▸ Exercise requirements: Begin your copy at the line that holds "эпитетов может быть" and carry it through the final line of the data, writing out each line exactly and omitting pictures.

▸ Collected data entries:

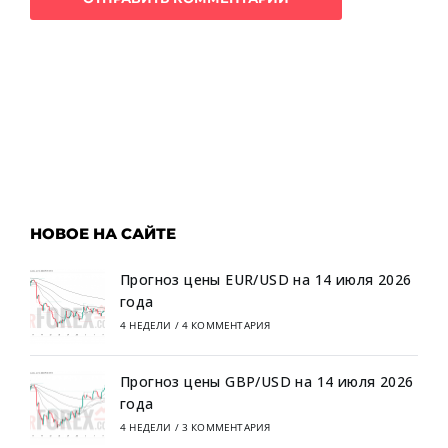
НОВОЕ НА САЙТЕ
Прогноз цены EUR/USD на 14 июля 2026
года
4 НЕДЕЛИ
/
4 КОММЕНТАРИЯ
Прогноз цены GBP/USD на 14 июля 2026
года
4 НЕДЕЛИ
/
3 КОММЕНТАРИЯ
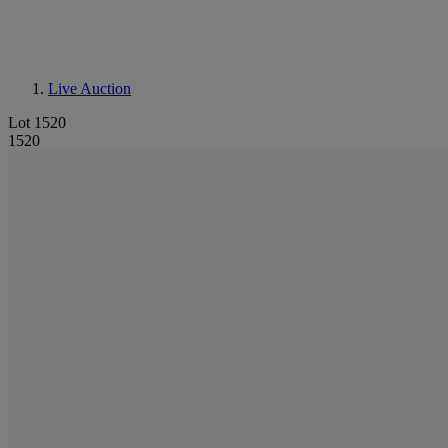
Live Auction
Lot 1520
1520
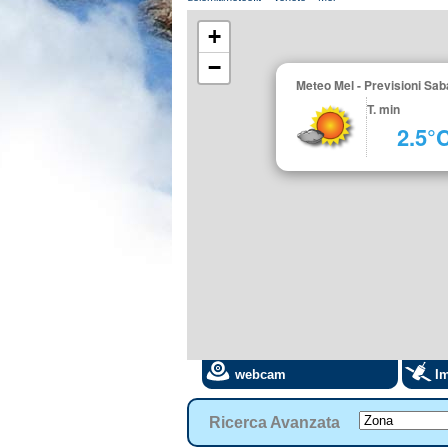
+
−
Meteo Mel - Previsioni Sab
T. min
2.5°
webcam
Im
Ricerca Avanzata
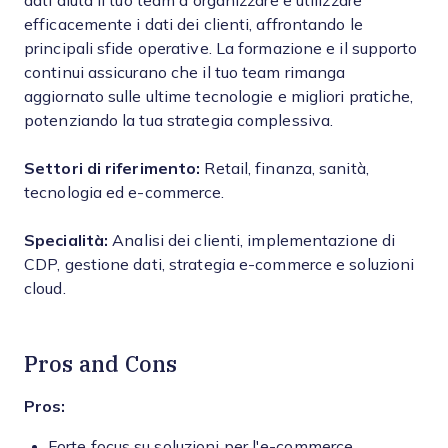
dati aiuta il tuo team a organizzare e utilizzare
efficacemente i dati dei clienti, affrontando le
principali sfide operative. La formazione e il supporto
continui assicurano che il tuo team rimanga
aggiornato sulle ultime tecnologie e migliori pratiche,
potenziando la tua strategia complessiva.
Settori di riferimento:
Retail, finanza, sanità,
tecnologia ed e-commerce.
Specialità:
Analisi dei clienti, implementazione di
CDP, gestione dati, strategia e-commerce e soluzioni
cloud.
Pros and Cons
Pros:
Forte focus su soluzioni per l'e-commerce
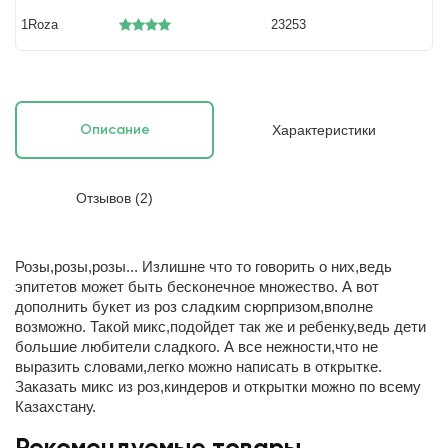
1Roza
23253
Характеристики
Описание
Отзывов (2)
Розы,розы,розы... Излишне что то говорить о них,ведь
эпитетов может быть бесконечное множество. А вот
дополнить букет из роз сладким сюрпризом,вполне
возможно. Такой микс,подойдет так же и ребенку,ведь дети
большие любители сладкого. А все нежности,что не
выразить словами,легко можно написать в открытке.
Заказать микс из роз,киндеров и открытки можно по всему
Казахстану.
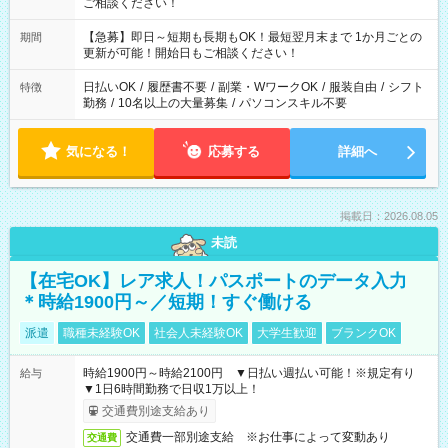
ご相談ください！
【急募】即日～短期も長期もOK！最短翌月末まで 1か月ごとの
期間
更新が可能！開始日もご相談ください！
日払いOK
/
履歴書不要
/
副業・WワークOK
/
服装自由
/
シフト
特徴
勤務
/
10名以上の大量募集
/
パソコンスキル不要
気になる！
応募する
詳細へ
掲載日：2026.08.05
未読
【在宅OK】レア求人！パスポートのデータ入力
＊時給1900円～／短期！すぐ働ける
派遣
職種未経験OK
社会人未経験OK
大学生歓迎
ブランクOK
時給1900円～時給2100円 ▼日払い週払い可能！※規定有り
給与
▼1日6時間勤務で日収1万以上！
交通費別途支給あり
交通費一部別途支給 ※お仕事によって変動あり
交通費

▸ Task solution:
эпитетов может быть бесконечное множество. А вот
дополнить букет из роз сладким сюрпризом,вполне
возможно. Такой микс,подойдет так же и ребенку,ведь дети
большие любители сладкого. А все нежности,что не
выразить словами,легко можно написать в открытке.
Заказать микс из роз,киндеров и открытки можно по всему
Казахстану.
ご相談ください！
【急募】即日～短期も長期もOK！最短翌月末まで 1か月ごとの
期間
更新が可能！開始日もご相談ください！
日払いOK
/
履歴書不要
/
副業・WワークOK
/
服装自由
/
シフト
特徴
勤務
/
10名以上の大量募集
/
パソコンスキル不要
気になる！
応募する
詳細へ
掲載日：2026.08.05
未読
【在宅OK】レア求人！パスポートのデータ入力
＊時給1900円～／短期！すぐ働ける
派遣
職種未経験OK
社会人未経験OK
大学生歓迎
ブランクOK
時給1900円～時給2100円 ▼日払い週払い可能！※規定有り
給与
▼1日6時間勤務で日収1万以上！
交通費別途支給あり
交通費一部別途支給 ※お仕事によって変動あり
交通費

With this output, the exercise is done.